Hello everyone,
I have experienced several critical failures since MAAS 3.3 including failed commissioning and deployment. Since those nodes are always wiped and clean, MAAS binaries are downloaded integrally from Snap, and the network is just a simple L2 switch, it must be something fantastic like data consistency inside of the database led to the error. We need some tool or built-in function to validate the running configuration of MAAS.
Thank you.
Hi @maasuser1
Can you please provide more details about the failure you have?
Was there anything interesting in rackd and regiond logs?
Since those nodes are always wiped and clean
In case of a failed deployment you can use Rescue mode and inspect the state of your machine.

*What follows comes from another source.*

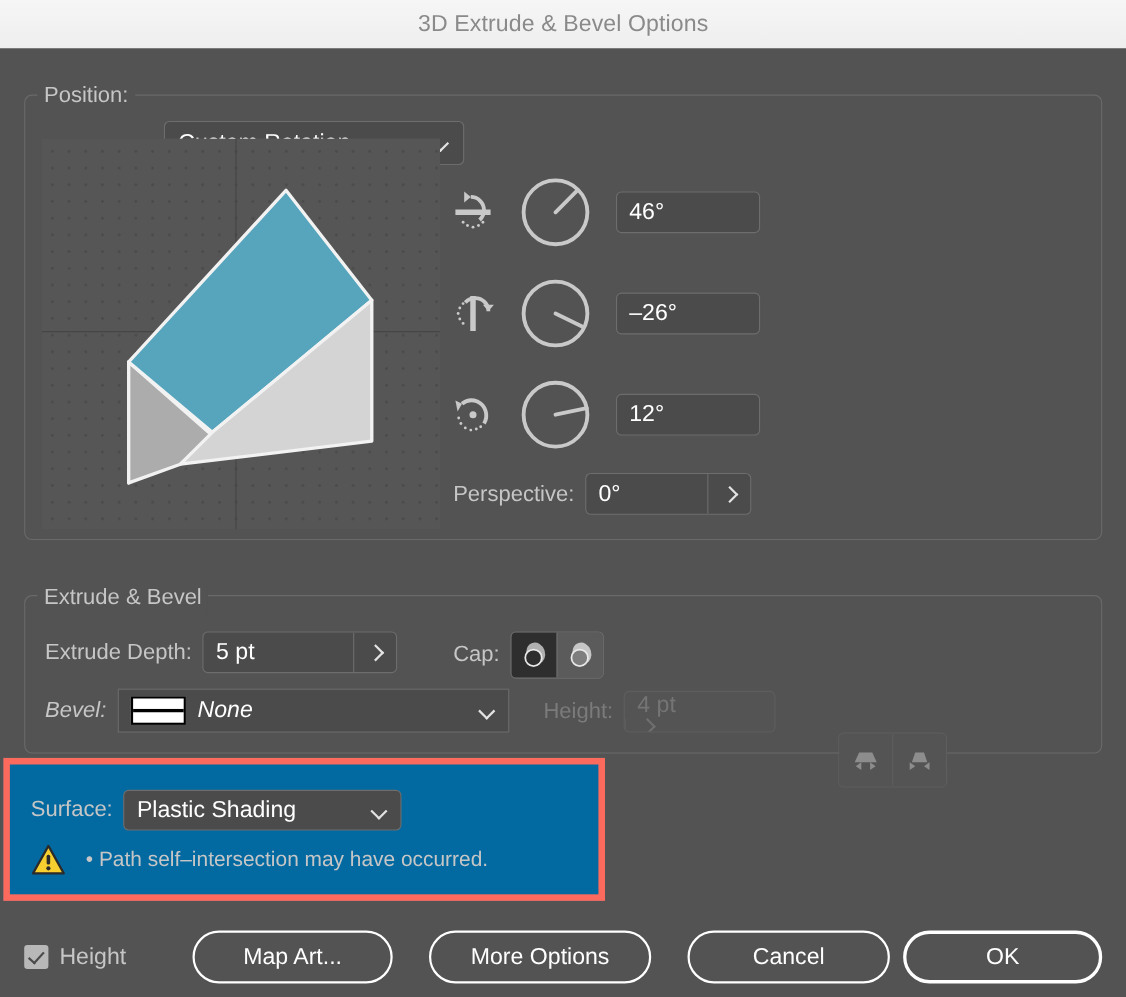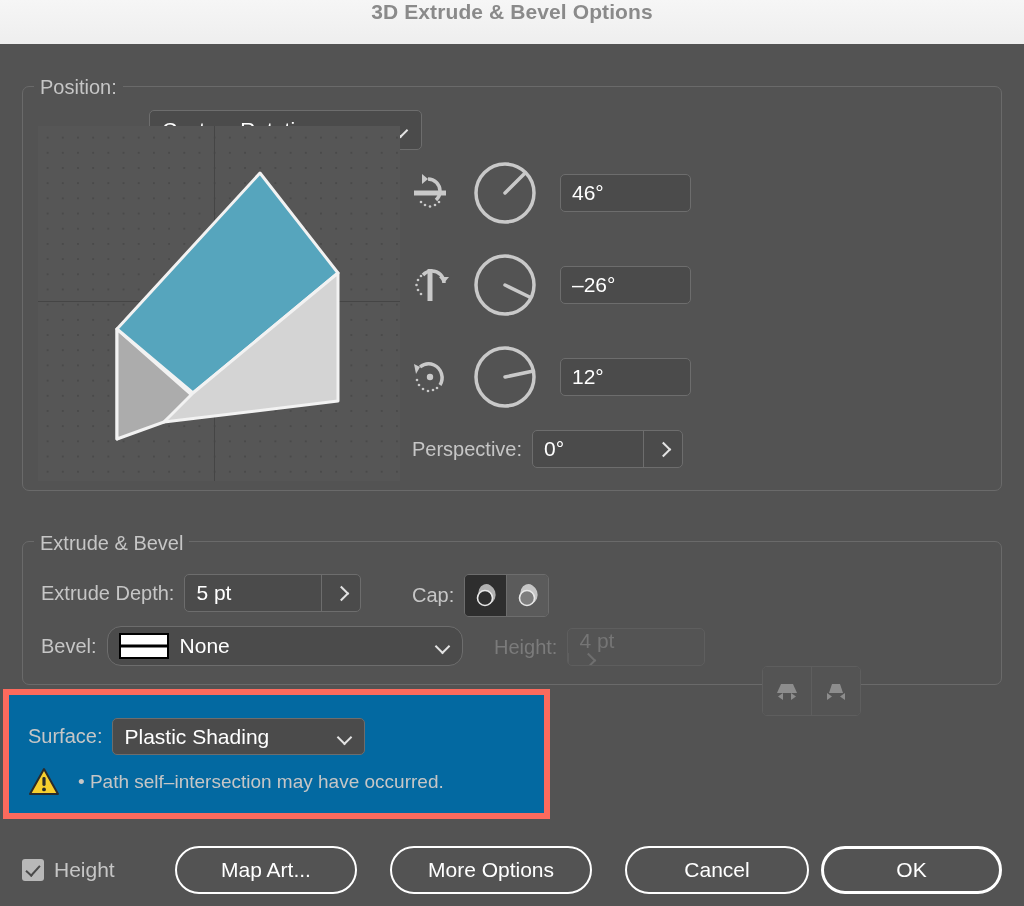"3D Extrude & Bevel Options" #titlebar { align-items: flex-start -> center; font-weight: bold -> none }
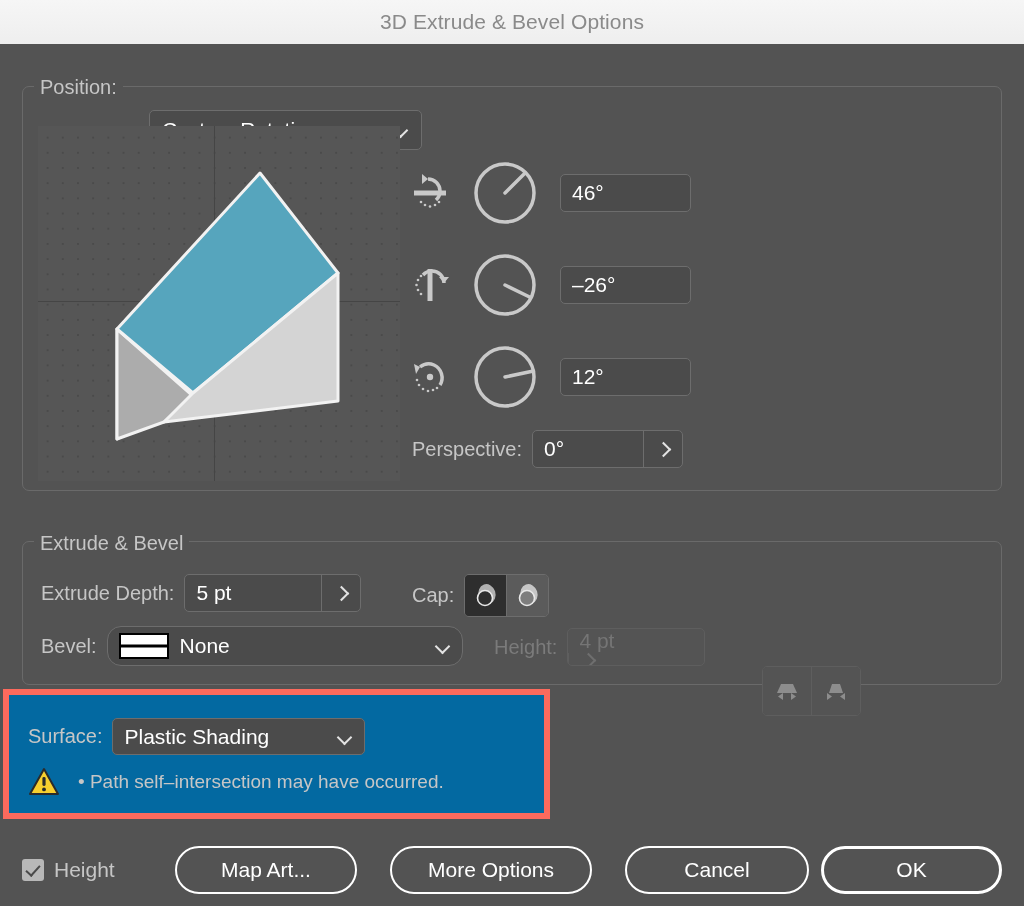"Bevel:" #bevel-row { font-style: none -> italic }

Hi @troyanov , thanks for your reply.
Since those nodes are always wiped and clean
I wanted to say: all my machine nodes are wiped into a clean state after the “Release” process, and MAAS binaries are the latest stable version from the upstream. If there is anything that can cause those bugs on me solely, must be some data inconsistency problem in our database rather then MAAS itself.
Sorry for delay.
Regarding LP:2097302 I think it should be fixed now, as it is very likely was caused by a cloud-init bug
As for the database-integrity check: I don’t think it is possible at the moment, but we are working on improving state handling in general.
Thank you @troyanov !
This topic was automatically closed 2 days after the last reply. New replies are no longer allowed.